-------- DATASET CONTENT --------

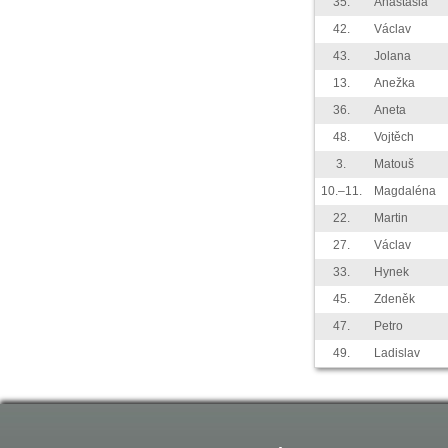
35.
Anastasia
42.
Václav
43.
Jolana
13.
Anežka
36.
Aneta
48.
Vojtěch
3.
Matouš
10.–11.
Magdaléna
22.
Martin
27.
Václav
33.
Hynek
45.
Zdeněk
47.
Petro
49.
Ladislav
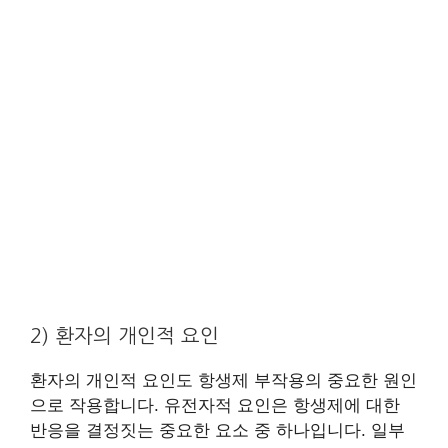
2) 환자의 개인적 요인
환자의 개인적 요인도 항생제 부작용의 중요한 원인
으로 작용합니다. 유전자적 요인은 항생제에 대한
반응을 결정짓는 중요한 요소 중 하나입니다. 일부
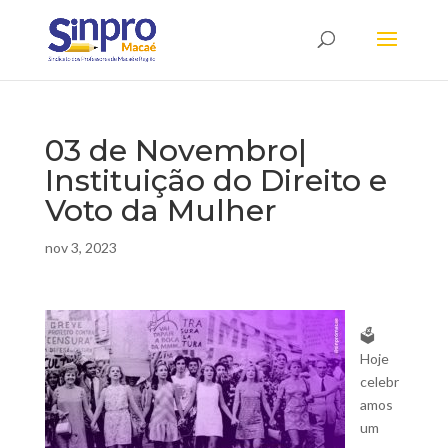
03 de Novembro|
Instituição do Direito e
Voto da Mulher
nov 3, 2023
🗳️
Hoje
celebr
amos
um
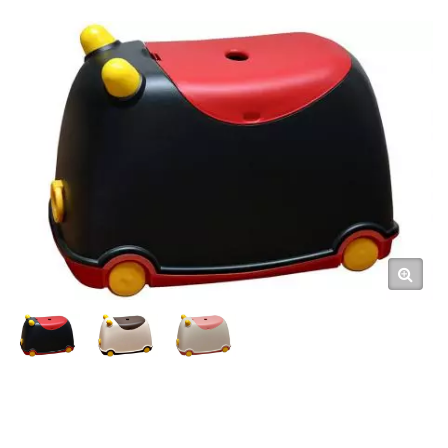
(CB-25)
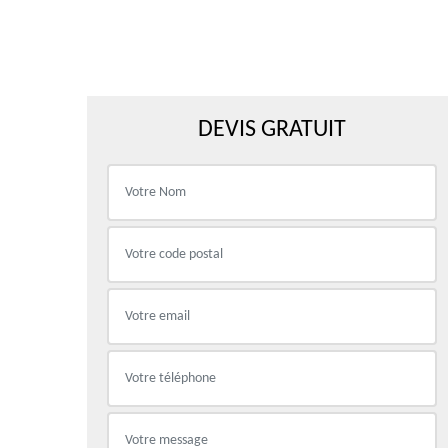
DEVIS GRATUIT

--------
-------- DATASET CONTENT --------

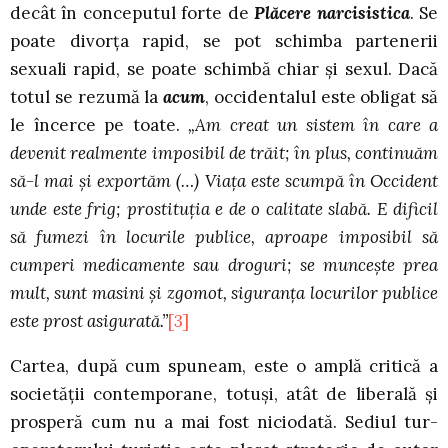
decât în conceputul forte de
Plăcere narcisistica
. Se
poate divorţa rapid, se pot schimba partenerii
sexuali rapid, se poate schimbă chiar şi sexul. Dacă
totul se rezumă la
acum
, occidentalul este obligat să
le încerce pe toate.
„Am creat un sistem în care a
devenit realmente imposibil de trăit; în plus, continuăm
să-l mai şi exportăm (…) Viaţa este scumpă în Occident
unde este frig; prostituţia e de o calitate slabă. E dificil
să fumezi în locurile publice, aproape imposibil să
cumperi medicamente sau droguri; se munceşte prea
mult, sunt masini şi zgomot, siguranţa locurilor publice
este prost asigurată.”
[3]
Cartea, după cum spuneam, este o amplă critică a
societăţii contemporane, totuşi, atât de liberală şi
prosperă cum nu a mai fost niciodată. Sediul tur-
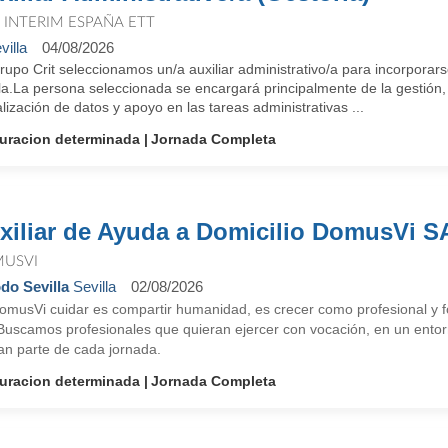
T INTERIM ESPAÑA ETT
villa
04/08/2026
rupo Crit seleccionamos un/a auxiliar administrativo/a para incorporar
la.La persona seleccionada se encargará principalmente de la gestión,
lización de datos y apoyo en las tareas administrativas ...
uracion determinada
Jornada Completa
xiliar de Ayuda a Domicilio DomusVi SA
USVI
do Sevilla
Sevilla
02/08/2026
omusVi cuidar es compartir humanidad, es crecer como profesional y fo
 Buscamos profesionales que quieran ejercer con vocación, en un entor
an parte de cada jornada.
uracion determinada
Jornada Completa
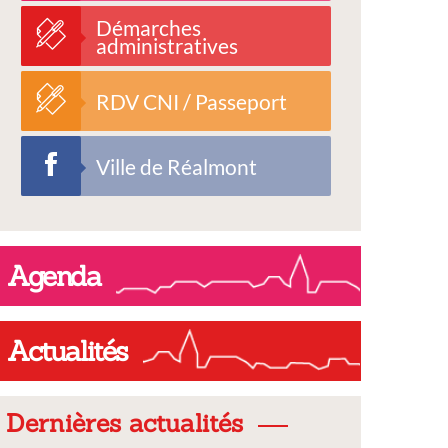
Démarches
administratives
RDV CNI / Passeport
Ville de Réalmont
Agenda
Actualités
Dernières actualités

--------

### WHAT YOU HAVE TO DO
Each line of the listing that includes the word "imposibil" should be copied out.

### TASK ANSWER
devenit realmente imposibil de trăit; în plus, continuăm
să fumezi în locurile publice, aproape imposibil să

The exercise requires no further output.